Стены вокруг нее помнят двенадцатый век.
Сейчас я там, и я вижу то, что должен был видеть ты тогда, Якоб. Что же ты видел?
Все, вероятно, случилось задолго до этого. И я думаю, ты сделал все верно, совсем как я сейчас.
Но теперь я слышу другой голос. Это Адам, и то, что он говорит, в равной степени умно и безумно, сомнительно и ясно, как зимний морозный день.
«Что наше, то наше, Адам. И этого у нас никто не отнимет».
Голос матери не оставлял места для возражений.

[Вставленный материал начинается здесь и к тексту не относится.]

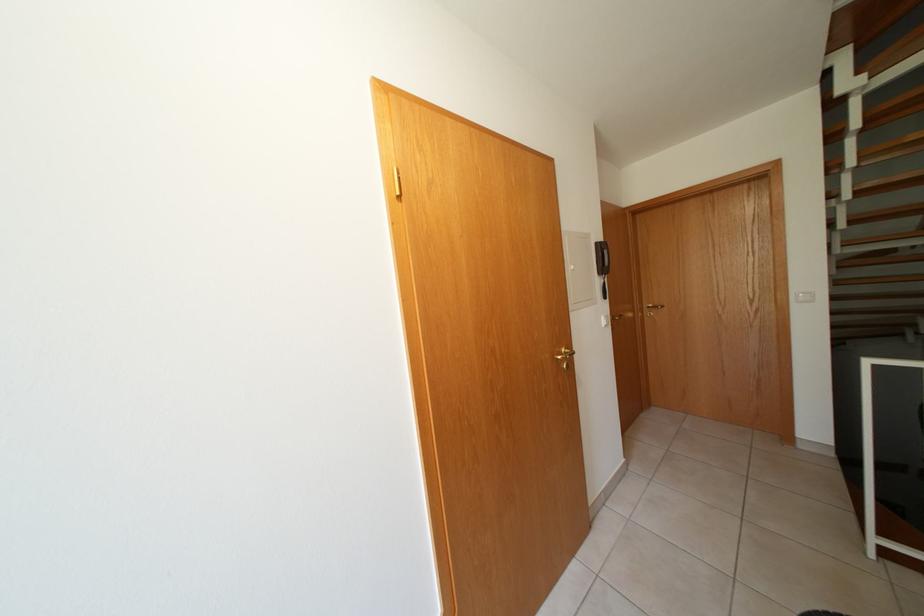
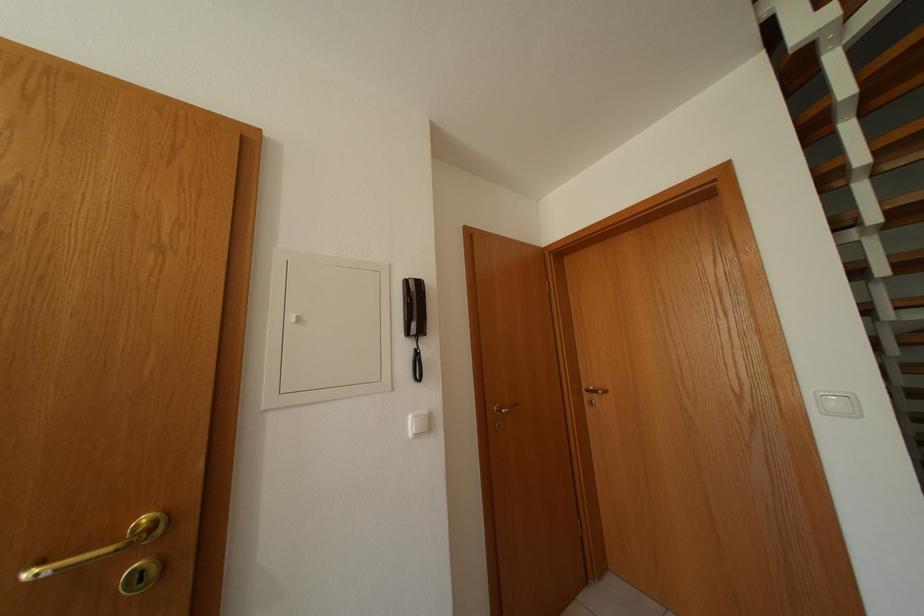
The images are taken continuously from a first-person perspective. In which direction are you moving?

The cameraman moved toward right, forward.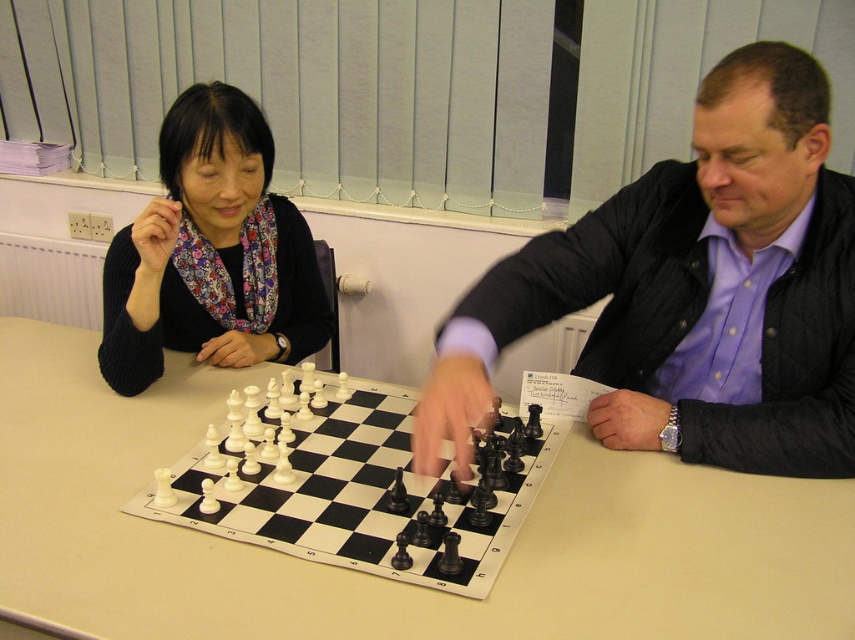
Question: Which of these objects is positioned farthest from the white plastic table at center?

Choices:
 (A) white plastic chess pieces at center
 (B) matte black sweater at upper left
 (C) matte black jacket at center

Answer: (C)

Question: Which point is closer to the camera?

Choices:
 (A) (614, 618)
 (B) (258, 253)
 (C) (736, 177)

Answer: (A)

Question: Does matte black jacket at center appear over white plastic chess pieces at center?

Choices:
 (A) no
 (B) yes

Answer: (B)

Question: Is white plastic table at center smaller than white plastic chess pieces at center?

Choices:
 (A) no
 (B) yes

Answer: (A)

Question: Is matte black jacket at center wider than matte black sweater at upper left?

Choices:
 (A) no
 (B) yes

Answer: (B)

Question: Which point is farther from the camera taking this photo?

Choices:
 (A) (793, 349)
 (B) (260, 131)
 (C) (726, 538)
 (D) (423, 500)

Answer: (B)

Мне было года два, когда я впервые понял, что отец бьет его и он нужен здесь только для того, чтобы его били.
В насилии есть своя определенность, как ни в каком другом деле.
Напиться до смерти, забить до смерти, раскроить череп на кусочки.
Только так.
Я бил.
Мать.
Она тоже не терпела неопределенности.
«Сомнения, — говорила она, — это не для нас».
Новенький был чужаком.
Он не знал этого.
Турок. Пришел к нам в пятом классе. Из Стокгольма. Его родители нашли себе работу в шоколадном раю. Он думал, что меня можно дразнить, ведь я был такой маленький и ходил в грязной одежде. И он решил, будто со мной можно делать что угодно ради укрепления своих позиций на новом месте.
Итак, он ударил меня.
Или попытался.
Он применил какой-то прием дзюдо, повалил меня и ударил так, что из носа хлынула кровь. А потом, когда я собирался дать ему сдачи, подошла фрекен со сторожем и учителем физкультуры Бьёрклундом.
Я рассказал обо всем братьям.
Турок жил в Хэрне. Мы ждали его на берегу канала, под березами у самой воды, спрятавшись на склоне за стволом дерева.
Обычно Йонсен возвращался домой этой дорогой.
Братья все рассчитали верно.
Они набросились и свалили его с велосипеда. И он лежал на покрытом гравием берегу канала и кричал, показывая на дырку на своих новых джинсах.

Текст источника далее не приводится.